As Kratochvíl and O’Sullivan argue, Russia’s war on Ukraine is also a war on gender order, advancing so-called “traditional values” in opposition to equality and diversity. Harassment within the Ukrainian military is already exploited in hostile gender-disinformation campaigns. Public discussion of these issues should therefore be understood not as undermining Ukraine’s struggle, but as evidence of a military willing to confront its own internal challenges.
Jacobsen: Following from that, which countermeasures—whether educational, disciplinary, or leadership driven—have proven most effective in addressing sexism, homophobia, and sexualized violence inside military structures?
Hrytsenko: When discriminatory behavior stems from ignorance rather than intent, education and gender-sensitive leadership can be effective counter-measures. NGOs, international organizations, and gender advisors should provide basic training on gender, consent, and diversity, while commanders must model respectful behavior and fair conflict resolution.
Survivors also need greater awareness that harmful behavior is not merely interpersonal conflict but a structural problem that warrants intervention. In our research, we allowed respondents to describe experiences without forcing them into narrow legal definitions, which helped many articulate harm they had previously minimized.

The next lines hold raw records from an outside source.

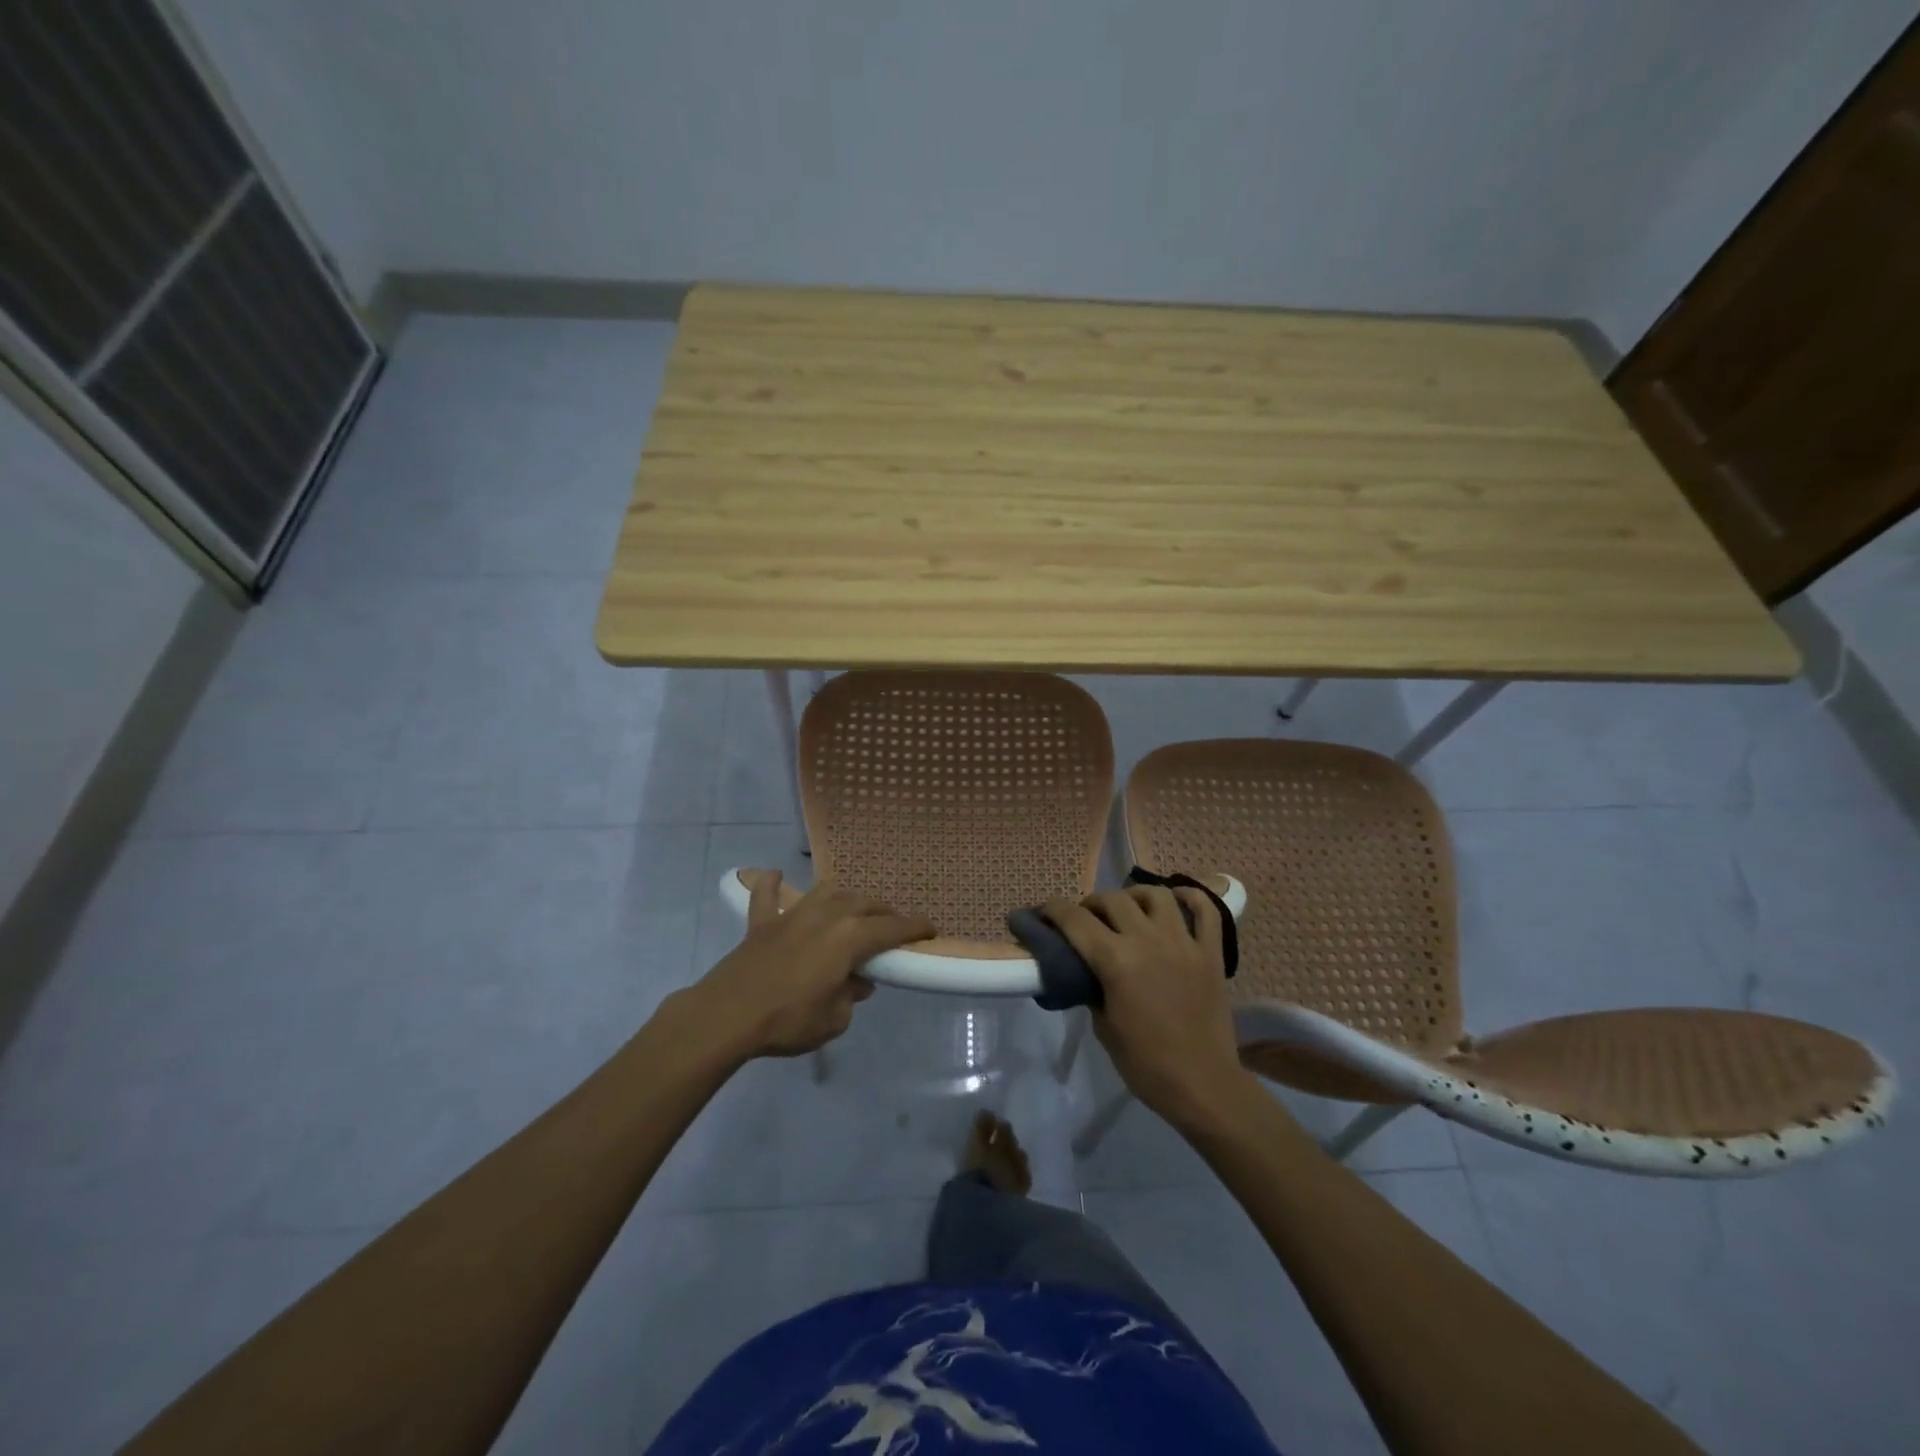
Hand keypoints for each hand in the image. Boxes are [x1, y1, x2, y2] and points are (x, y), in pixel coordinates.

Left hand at [674, 872, 934, 1061]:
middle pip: (864, 904)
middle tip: (893, 927)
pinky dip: (773, 885)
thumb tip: (856, 983)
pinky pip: (767, 896)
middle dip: (883, 913)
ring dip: (845, 899)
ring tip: (852, 909)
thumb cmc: (788, 1020)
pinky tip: (775, 875)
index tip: (931, 930)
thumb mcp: (834, 1020)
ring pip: (827, 893)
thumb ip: (850, 997)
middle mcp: (826, 915)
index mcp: (850, 937)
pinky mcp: (761, 923)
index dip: (915, 928)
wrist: (727, 1016)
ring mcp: (792, 915)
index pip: (893, 928)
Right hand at [1043, 885, 1254, 1131]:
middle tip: (1086, 919)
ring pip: (1156, 895)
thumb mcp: (1103, 1027)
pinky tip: (1175, 904)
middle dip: (1091, 904)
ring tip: (1128, 910)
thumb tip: (1087, 970)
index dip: (1052, 910)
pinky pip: (1205, 910)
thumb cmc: (1146, 1064)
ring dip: (1134, 896)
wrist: (1202, 1086)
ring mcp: (1184, 943)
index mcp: (1116, 961)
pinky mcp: (1211, 953)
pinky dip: (1191, 898)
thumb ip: (1092, 988)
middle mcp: (1149, 941)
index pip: (1075, 920)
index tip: (1041, 911)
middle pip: (1113, 900)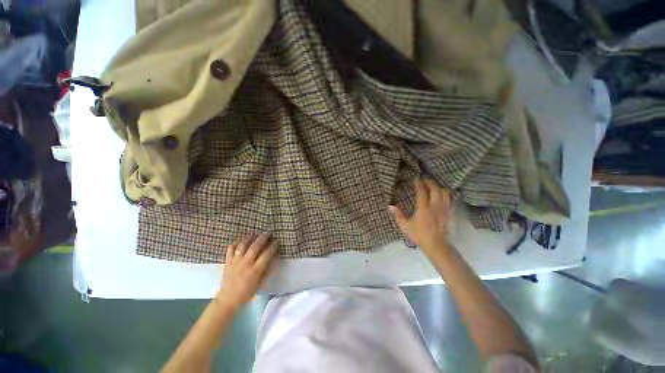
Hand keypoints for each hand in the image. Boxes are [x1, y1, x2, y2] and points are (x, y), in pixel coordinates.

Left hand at [216, 233, 277, 310]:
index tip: (276, 241)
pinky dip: (235, 243)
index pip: (267, 254)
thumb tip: (275, 259)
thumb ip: (268, 270)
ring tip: (254, 233)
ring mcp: (236, 261)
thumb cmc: (247, 293)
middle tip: (267, 233)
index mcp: (256, 270)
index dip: (273, 246)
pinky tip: (240, 240)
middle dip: (263, 238)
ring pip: (243, 245)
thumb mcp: (261, 284)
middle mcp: (246, 263)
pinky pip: (231, 249)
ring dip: (250, 237)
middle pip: (255, 246)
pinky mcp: (228, 262)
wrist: (227, 299)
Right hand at [389, 179, 452, 252]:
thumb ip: (398, 215)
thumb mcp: (405, 226)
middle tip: (424, 180)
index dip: (419, 184)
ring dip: (439, 187)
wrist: (436, 245)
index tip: (416, 178)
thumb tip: (390, 206)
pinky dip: (446, 194)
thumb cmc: (419, 235)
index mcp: (423, 208)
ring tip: (433, 186)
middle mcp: (435, 206)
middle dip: (430, 182)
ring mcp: (444, 209)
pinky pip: (450, 199)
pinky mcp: (450, 212)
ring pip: (445, 192)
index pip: (422, 192)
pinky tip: (443, 194)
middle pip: (435, 189)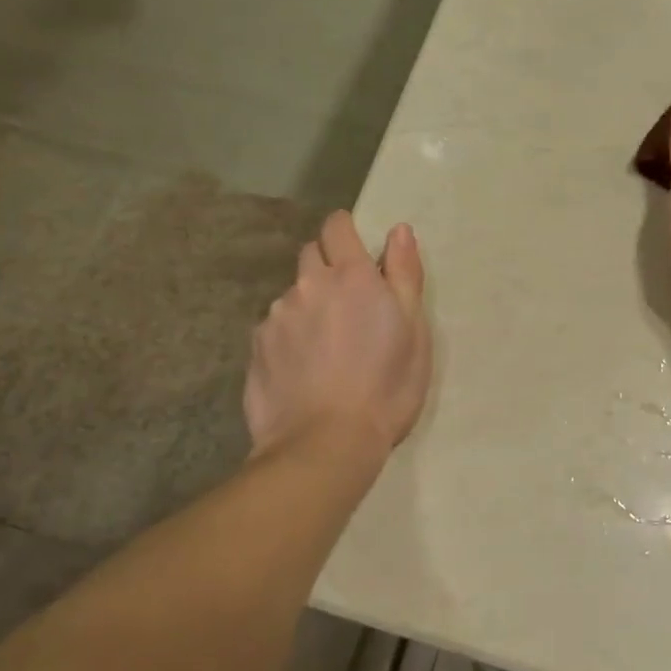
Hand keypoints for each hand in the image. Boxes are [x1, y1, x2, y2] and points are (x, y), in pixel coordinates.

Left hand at [244, 211, 431, 460]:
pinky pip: (274, 328)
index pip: (337, 226)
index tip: (357, 250)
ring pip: (292, 295)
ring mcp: (276, 316)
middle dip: (327, 267)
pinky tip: (302, 369)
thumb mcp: (414, 332)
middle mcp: (308, 285)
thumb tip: (399, 231)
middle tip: (348, 304)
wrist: (325, 444)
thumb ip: (405, 275)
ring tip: (325, 346)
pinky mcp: (256, 347)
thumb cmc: (386, 387)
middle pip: (311, 255)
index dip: (345, 230)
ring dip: (308, 305)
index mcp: (351, 276)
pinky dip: (289, 337)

In cases of explicit sexual or physical violence, however, education is insufficient. Commanders and military police must intervene immediately to ensure the safety of survivors and accountability.
Jacobsen: The Invisible Battalion also developed a Promethean e-learning course on gender equality and anti-harassment. What do the available uptake and completion figures tell us about institutional appetite for this kind of training?

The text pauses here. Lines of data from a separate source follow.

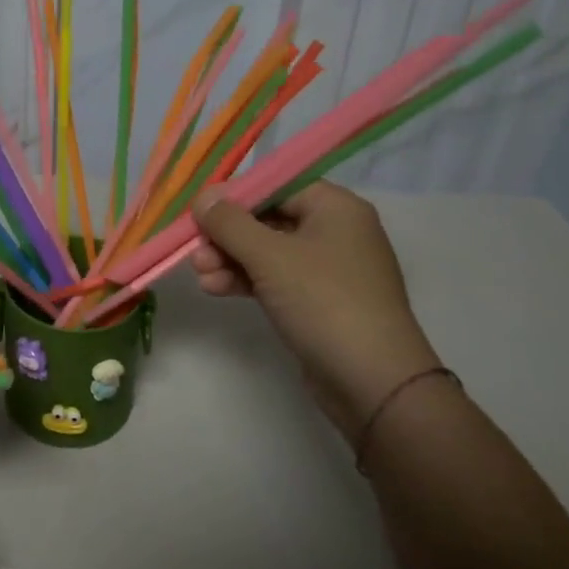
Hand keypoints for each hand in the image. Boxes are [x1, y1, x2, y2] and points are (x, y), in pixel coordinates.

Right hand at [191, 182, 441, 434]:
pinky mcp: (318, 301)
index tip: (198, 211)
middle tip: (194, 250)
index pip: (276, 185)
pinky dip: (246, 281)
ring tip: (200, 275)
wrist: (373, 383)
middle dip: (227, 235)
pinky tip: (215, 289)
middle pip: (268, 219)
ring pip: (267, 252)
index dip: (235, 196)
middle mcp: (335, 231)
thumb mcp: (270, 256)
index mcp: (335, 207)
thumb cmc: (324, 302)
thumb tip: (203, 196)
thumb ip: (230, 223)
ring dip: (230, 260)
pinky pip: (275, 279)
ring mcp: (328, 269)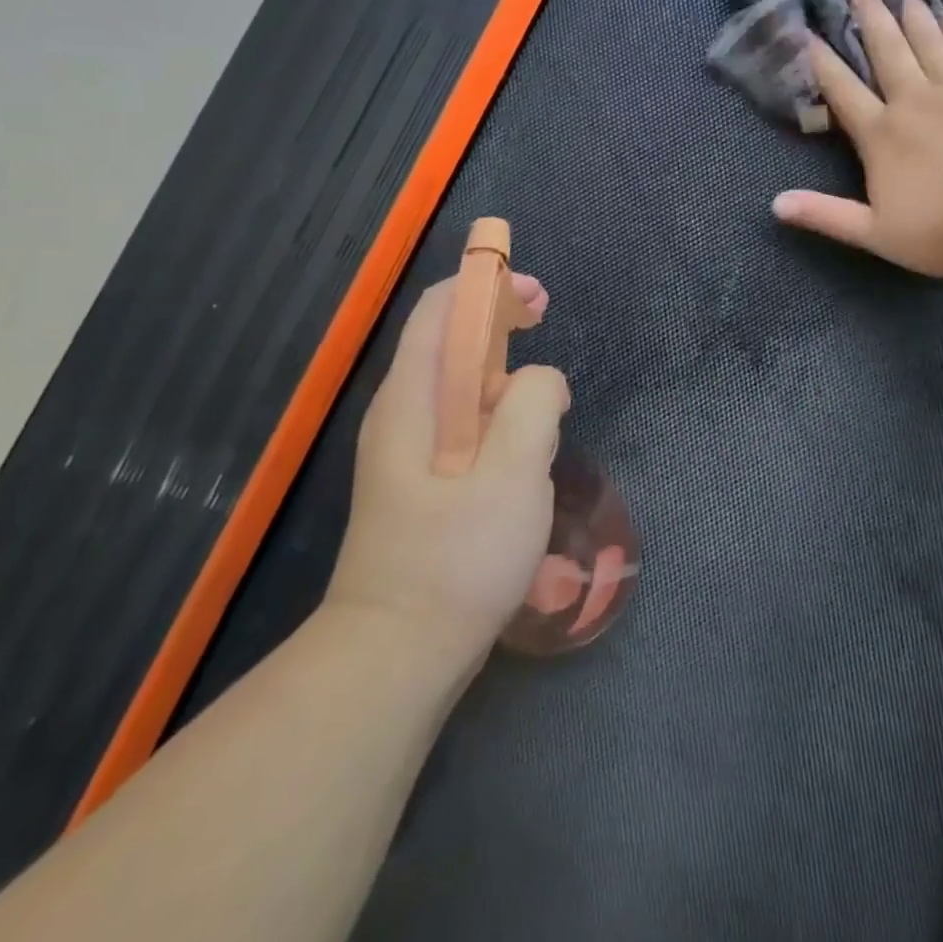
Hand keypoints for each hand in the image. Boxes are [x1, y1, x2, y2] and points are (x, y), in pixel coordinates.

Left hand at [326, 274, 569, 668]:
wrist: (397, 656)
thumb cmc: (457, 558)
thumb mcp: (513, 473)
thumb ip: (533, 405)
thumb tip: (541, 379)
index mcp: (411, 399)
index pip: (439, 310)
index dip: (486, 285)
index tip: (536, 295)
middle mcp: (400, 414)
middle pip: (447, 339)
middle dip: (497, 319)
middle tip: (545, 320)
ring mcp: (406, 451)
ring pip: (456, 383)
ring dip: (500, 367)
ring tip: (545, 391)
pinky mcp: (421, 482)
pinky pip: (461, 421)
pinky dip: (495, 407)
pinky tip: (524, 440)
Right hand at [772, 0, 942, 277]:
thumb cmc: (942, 231)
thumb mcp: (874, 233)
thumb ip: (824, 215)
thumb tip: (775, 204)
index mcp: (880, 135)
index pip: (842, 90)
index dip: (821, 60)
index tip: (807, 31)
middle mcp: (913, 101)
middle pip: (886, 49)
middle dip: (869, 14)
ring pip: (928, 41)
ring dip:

Hrytsenko: Between 2021 and 2024, 29,209 participants enrolled in the Prometheus course, and 88.7 percent completed it. For security reasons, the platform does not track how many participants are military personnel.
To increase engagement, we invited respected male and female opinion leaders within the military to deliver lectures, rather than relying solely on the course authors. We believe this approach helps normalize gender sensitivity and aligns with broader initiatives such as the global #HeForShe movement.
Jacobsen: From the origins of the Invisible Battalion project through subsequent UN-backed studies, which gender equality norms in Ukraine are most at risk of erosion or reversal as the war drags on, and which have proven unexpectedly resilient?
Hrytsenko: Since Russia’s initial intervention in 2014, government-controlled areas of Ukraine have demonstrated sustained progress on gender equality. Contrary to expectations of conservative backlash, key reforms have advanced: ratification of the Istanbul Convention, equal service terms for women and men in the military, increased visibility of women in uniform, a consent-based definition of rape in the Criminal Code, parliamentary gender quotas, and the integration of the Women, Peace, and Security agenda.
At the same time, women in newly occupied territories face extreme risks, including torture, sexual violence, and the criminalization of LGBT+ identities. Internally displaced women are more vulnerable to unemployment and expanded care burdens, while women fleeing abroad face risks such as trafficking.
For international feminists seeking to support Ukrainian women, the most meaningful contribution is advocacy for military assistance. The Ukrainian armed forces are the barrier preventing mass repression, sexual violence, and terror in occupied territories. In this sense, gender equality is inseparable from Ukraine’s capacity to defend itself.
Jacobsen: Thank you for taking the time to speak with me, Hanna.